Am Neuen Markt greift ab heute das neue Regelwerk
Dax etwas schwächer erwartet

Der Leitindex Dax wird am Montag das vierte Quartal des Börsenjahres voraussichtlich mit leichten Verlusten beginnen. Das Wertpapierhandelshaus Lang & Schwarz stellte den DAX vorbörslich um 8.25 Uhr bei 4 295 Punkten fest.

dpa-afx FRANKFURT. Die deutschen Aktien hatten die vergangene Handelswoche mit deutlichen Gewinnen beendet. Der Dax stieg um 2,95 % auf 4 308,15 Punkte. Auch am Neuen Markt kletterte der Nemax 50 um 6,70 % auf 802,28 Zähler. Der MDax der 70 mittelgroßen Werte verbesserte sich um 2,58 % auf 3 971,71 Stellen.

Die Vorgaben aus Übersee waren positiv: Die asiatische Leitbörse in Tokio schloss am Montag mit Gewinnen. Der Nikkei-Index für 225 führende Werte stieg um 2,02 % auf 9 972,20 Zähler. Der Index der 30 US-Standardwerte, der Dow Jones Industrial Average , ging am Freitag mit einem Plus von 1,91 % bei 8 847,56 Punkten aus dem Handel. Der marktbreitere S&P 500-Index gewann 2,19 % auf 1 040,94 Zähler. Der Nasdaq Composite-Index stieg um 2,61 % auf 1 498,80 Punkte. Auch der Nasdaq 100-Index der 100 wichtigsten Nasdaq-Titel kletterte 2,11 % auf 1 168,37 Punkte.

Von der Konjunkturseite werden am Montag wichtige Daten erwartet: In den USA steht der Einkaufsmanager-Index an. Volkswirte versprechen sich von dem Frühindikator Aufschluss über den Stand der wirtschaftlichen Abwärtsentwicklung in den Vereinigten Staaten. Erste Aussagen, inwieweit die Anschläge zu einem Stimmungseinbruch in der europäischen Wirtschaft geführt haben, versprechen sich Experten von den Einkaufsmanager-Indices für die Eurozone und Großbritannien. Die Erhebung fiel vollständig in den Zeitraum nach den Attentaten auf das World Trade Center und das Pentagon vom 11. September.
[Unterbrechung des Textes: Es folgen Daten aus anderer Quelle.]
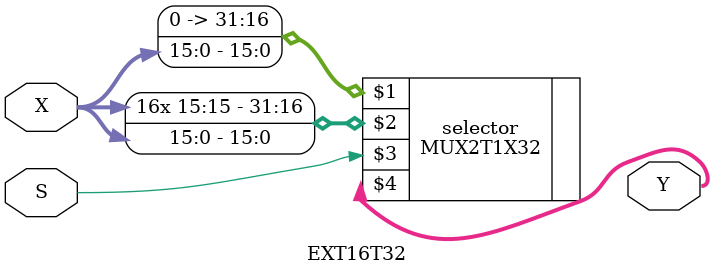
<source format=v>
`timescale 1ns / 1ps

module EXT16T32(
    input [15: 0] X,
    input S,
    output [31: 0] Y);
    MUX2T1X32 selector({16'b0, X}, {{16{X[15]}}, X}, S, Y);
endmodule

</source>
Die Deutsche Bank bleibt auch nach der Übernahme des amerikanischen Vermögensverwalters Scudder auf Partnersuche. Die Expansion sei "noch lange nicht beendet", sagte der Vorstandssprecher der Deutschen Bank, Rolf. E. Breuer, dem Handelsblatt. Die "aggressive Partnersuche" gehe weiter.

Am Neuen Markt dürfte der Titel von Intershop Communications AG stehen. Der Software-Hersteller hat die Umsatzprognose für das Geschäftsjahr 2001 auf 80 Mill. ? nach unten revidiert und Einsparungen angekündigt. Die bisherige Umsatzprognose sei auf Grund der "anhaltenden makroökonomischen Schwäche und der zurückhaltenden Unternehmensausgaben im IT-Bereich" nicht zu halten, teilte das Unternehmen am Montag in Hamburg mit.

Zudem soll das viel diskutierte, neue Regelwerk für den Neuen Markt von heute an greifen. Mindestens 40 "Penny-Stocks" vorwiegend aus der Internet- und Softwarebranche droht wegen der Einführung der verschärften Regeln schon bald der Ausschluss vom Neuen Markt . 40 weitere Firmen, die derzeit zwischen 1 und 2 ? notieren, stünden "auf der Kippe", sagte der New Economy-Experte Markus Straub von der Schutzgemeinschaft der Kleinaktionäre (SdK). Die US-Technologiebörse Nasdaq lockerte dagegen ihre Delisting-Regeln.